Greece to get new $170 billion bailout
BRUSSELS — After more than 12 hours of talks, the countries that use the euro reached an agreement early Tuesday to hand Greece €130 billion ($170 billion) in additional bailout loans to save it from a potentially disastrous default next month.
The eurozone and the International Monetary Fund, which will be providing the money for the new bailout, hope the new program will eventually put Greece back into a position where it can survive without external support and secure its place in the euro currency union. Finance ministers from Greece and the other 16 euro countries meeting in Brussels wrangled until the early morning hours over how that could be achieved.
On top of the new rescue loans, Athens will also ask banks and other investment funds to forgive it some €107 billion in debt, while the European Central Bank and other national central banks in the eurozone will forgo profits on their holdings.
The accord, which had been months in the making, seeks to reduce Greece's massive debts on all fronts, with both private and official creditors going beyond what they had said was possible in the past.
But despite those unprecedented efforts, it was clear that Greece, which kicked off Europe's debt crisis two years ago, was at the very best starting a long and painful road to recovery. At the worst, the new program would push the country even deeper into recession and see it default on its debts further down the line.
"It's not an easy (program), it's an ambitious one," said Christine Lagarde, the head of the IMF, adding that there were significant risks that Greece's economy could not grow as much as its international creditors were hoping.
The eurozone — and Greece — had been under pressure to reach an accord quickly to prevent Athens from defaulting on a €14.5 billion bond payment on March 20. The fear is that an uncontrolled bankruptcy even of relatively small Greece could unleash market panic across the rest of the continent. That would further unsettle other struggling countries like Ireland, Portugal or the much bigger Italy or Spain.
Despite the promise of new rescue loans, which come on top of a €110 billion bailout granted in 2010, the other 16 euro countries made clear that their trust in Greece is running low. Before Athens will see any new funds, it has to put into practice a whole range of previously promised cuts and reforms.
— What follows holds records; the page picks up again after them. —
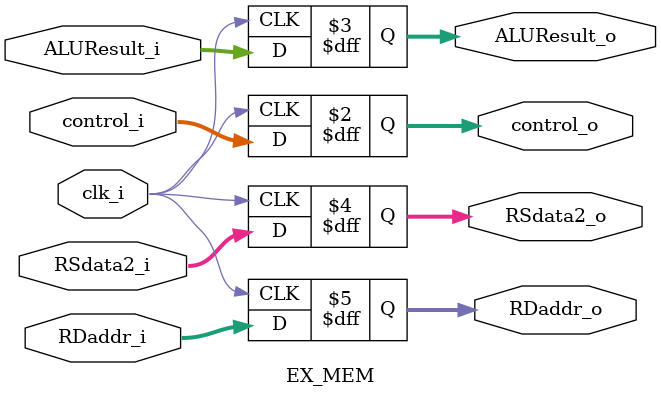
<source format=v>
module EX_MEM
(
	clk_i,
	control_i,
	ALUResult_i,
	RSdata2_i,
	RDaddr_i,
	control_o,
	ALUResult_o,
	RSdata2_o,
	RDaddr_o
);

input				clk_i;
input	[ 3:0]		control_i;	
input	[31:0]		ALUResult_i;
input	[31:0]		RSdata2_i;
input	[ 4:0]		RDaddr_i;
output	reg [ 3:0]		control_o;
output	reg [31:0]		ALUResult_o;
output	reg [31:0]		RSdata2_o;
output	reg [ 4:0]		RDaddr_o;

always @(posedge clk_i) begin
	control_o	<= control_i;
	ALUResult_o	<= ALUResult_i;
	RSdata2_o	<= RSdata2_i;
	RDaddr_o	<= RDaddr_i;
end

endmodule

</source>
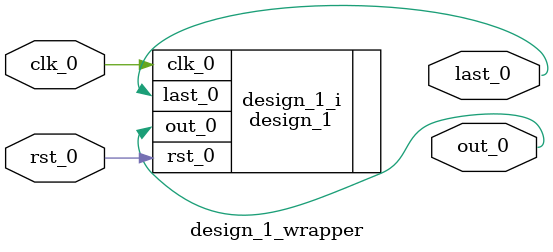
<source format=v>
`timescale 1 ps / 1 ps

module design_1_wrapper
   (clk_0,
    last_0,
    out_0,
    rst_0);
  input clk_0;
  output last_0;
  output out_0;
  input rst_0;

  wire clk_0;
  wire last_0;
  wire out_0;
  wire rst_0;

  design_1 design_1_i
       (.clk_0(clk_0),
        .last_0(last_0),
        .out_0(out_0),
        .rst_0(rst_0));
endmodule

</source>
More significantly, Greece will have to pass within the next two months a new law that gives paying off the country's debts legal priority over funding government services. In the meantime, Athens will have to set up a kind of escrow account, managed separately from its main budget, that will at all times have to contain enough money to service its debts for the coming three months.
These requirements, together with tighter on-the-ground monitoring, are an unprecedented intrusion into the fiscal affairs of a sovereign state in Europe and could eventually see Greece being forced to pay interest on its debt before compensating teachers, doctors and other state employees.
Greek politicians nevertheless greeted the package as a turning point for their beaten-up country.
"It's no exaggeration to say that today is a historic day for the Greek economy," said Greek Premier Lucas Papademos, who had rushed to the finance ministers' meeting to lend weight to his country's pleas for help.
The eurozone and the IMF said the deal is expected to bring Greece's debt down to 120.5 percent of gross domestic product by 2020 — around the maximum that they consider sustainable. At the moment, Greece's debt stands at more than 160 percent of GDP.
The euro surged 0.5 percent as the news of a deal broke early Tuesday, trading at $1.327.
But to reach a successful outcome, the finance ministers had to fight on many fronts.
The representatives of private holders of Greek debt had to agree to steeper losses than they had previously said was possible in a voluntary debt relief. The Institute of International Finance said that the bond swap could see Greece's debt reduced by €107 billion immediately, while longer repayment deadlines and lower interest rates will cut its debt servicing costs over the next decade.
Not only private investors had to give.
The eurozone countries will reduce the interest that Greece has to pay for its first package of bailout loans to 1.5 percentage points over market rates from between 2 percentage points to 3 percentage points currently, cutting both its debt load and limiting the need for new rescue loans.
At the same time, the European Central Bank and the national central banks in the countries that use the euro will forego profits on their Greek debt holdings, again reducing the costs for Greece.
"It's a very good accord in the sense that it is equitably divvied up," said French Finance Minister Francois Baroin. "The Greeks have made their efforts. The Europeans are playing their supporting role, in their role as creditors ... And the private sector part goes beyond" what could be expected.